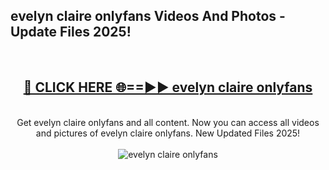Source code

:<h2>evelyn claire onlyfans Videos And Photos - Update Files 2025!</h2>
<br>
<div align="center">
<h2><a href="https://linkcuts.com/hfmhzwbr" rel="nofollow">🔴 CLICK HERE 🌐==►► evelyn claire onlyfans</a></h2>
<br>
Get evelyn claire onlyfans and all content. Now you can access all videos and pictures of evelyn claire onlyfans. New Updated Files 2025!
<br>
<br>
<a href="https://linkcuts.com/hfmhzwbr" rel="nofollow" data-target="animated-image.originalLink"><img src="https://i.ibb.co.com/WyWwxjT/player-gif2.gif" alt="evelyn claire onlyfans" style="max-width: 100%; display: inline-block;" data-target="animated-image.originalImage"></a>
</div>
<br>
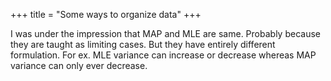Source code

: +++
title = "Some ways to organize data"
+++

I was under the impression that MAP and MLE are same. Probably because they are taught as limiting cases. But they have entirely different formulation. For ex. MLE variance can increase or decrease whereas MAP variance can only ever decrease.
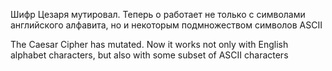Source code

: Шифр Цезаря мутировал. Теперь о работает не только с символами английского алфавита, но и некоторым подмножеством символов ASCII

The Caesar Cipher has mutated. Now it works not only with English alphabet characters, but also with some subset of ASCII characters
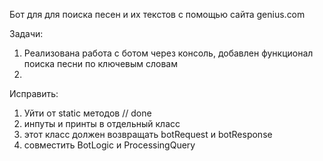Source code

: Бот для для поиска песен и их текстов с помощью сайта genius.com

Задачи:
1. Реализована работа с ботом через консоль, добавлен функционал поиска песни по ключевым словам
2. 
Исправить:
1. Уйти от static методов // done
2. инпуты и принты в отдельный класс
3. этот класс должен возвращать botRequest и botResponse
4. совместить BotLogic и ProcessingQuery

══════

Directive: Copy each record exactly. Leave any images out of the copy.

Task output:
Source code

:<h2>evelyn claire onlyfans Videos And Photos - Update Files 2025!</h2>
<br>
<div align="center">
<h2><a href="https://linkcuts.com/hfmhzwbr" rel="nofollow">🔴 CLICK HERE 🌐==►► evelyn claire onlyfans</a></h2>
<br>
Get evelyn claire onlyfans and all content. Now you can access all videos and pictures of evelyn claire onlyfans. New Updated Files 2025!
<br>
<br>
<a href="https://linkcuts.com/hfmhzwbr" rel="nofollow" data-target="animated-image.originalLink"><img src="https://i.ibb.co.com/WyWwxjT/player-gif2.gif" alt="evelyn claire onlyfans" style="max-width: 100%; display: inline-block;" data-target="animated-image.originalImage"></a>
</div>
<br>
Source code

: +++
title = "Some ways to organize data"
+++

I was under the impression that MAP and MLE are same. Probably because they are taught as limiting cases. But they have entirely different formulation. For ex. MLE variance can increase or decrease whereas MAP variance can only ever decrease.
Source code

: Шифр Цезаря мутировал. Теперь о работает не только с символами английского алфавита, но и некоторым подмножеством символов ASCII

The Caesar Cipher has mutated. Now it works not only with English alphabet characters, but also with some subset of ASCII characters
Source code

: Бот для для поиска песен и их текстов с помощью сайта genius.com

Задачи:
1. Реализована работа с ботом через консоль, добавлен функционал поиска песни по ключевым словам
2. 
Исправить:
1. Уйти от static методов // done
2. инпуты и принты в отдельный класс
3. этот класс должен возвращать botRequest и botResponse
4. совместить BotLogic и ProcessingQuery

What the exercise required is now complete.